Problem description: Return every line word for word, starting with the line containing "Planning A Southwest" and continuing through the last line below. Leave the pictures out.

Data for analysis:
»»

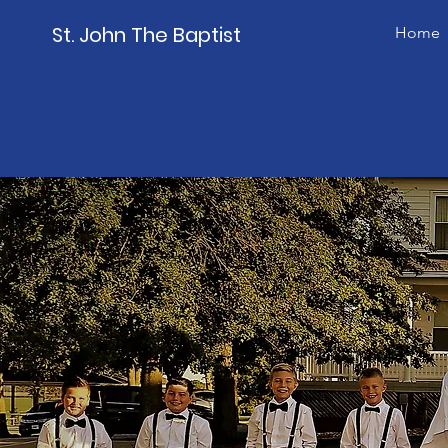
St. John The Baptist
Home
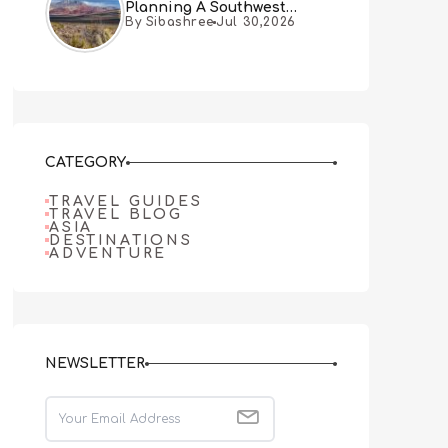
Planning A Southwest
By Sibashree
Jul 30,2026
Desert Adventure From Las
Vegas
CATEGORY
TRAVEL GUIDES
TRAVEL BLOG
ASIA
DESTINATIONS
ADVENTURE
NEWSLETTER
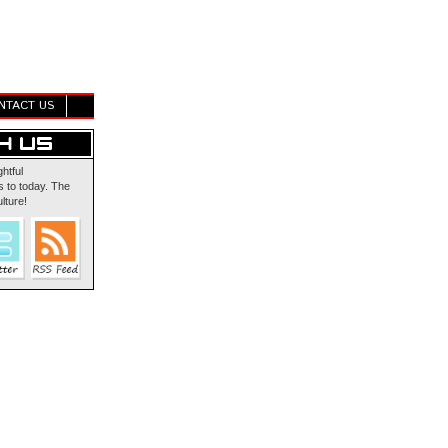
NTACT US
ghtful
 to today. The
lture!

««

Result below:
Planning A Southwest
By Sibashree
Jul 30,2026
Desert Adventure From Las
Vegas
CATEGORY
TRAVEL GUIDES
TRAVEL BLOG
ASIA
DESTINATIONS
ADVENTURE
NEWSLETTER
NTACT US
ghtful
 to today. The
lture!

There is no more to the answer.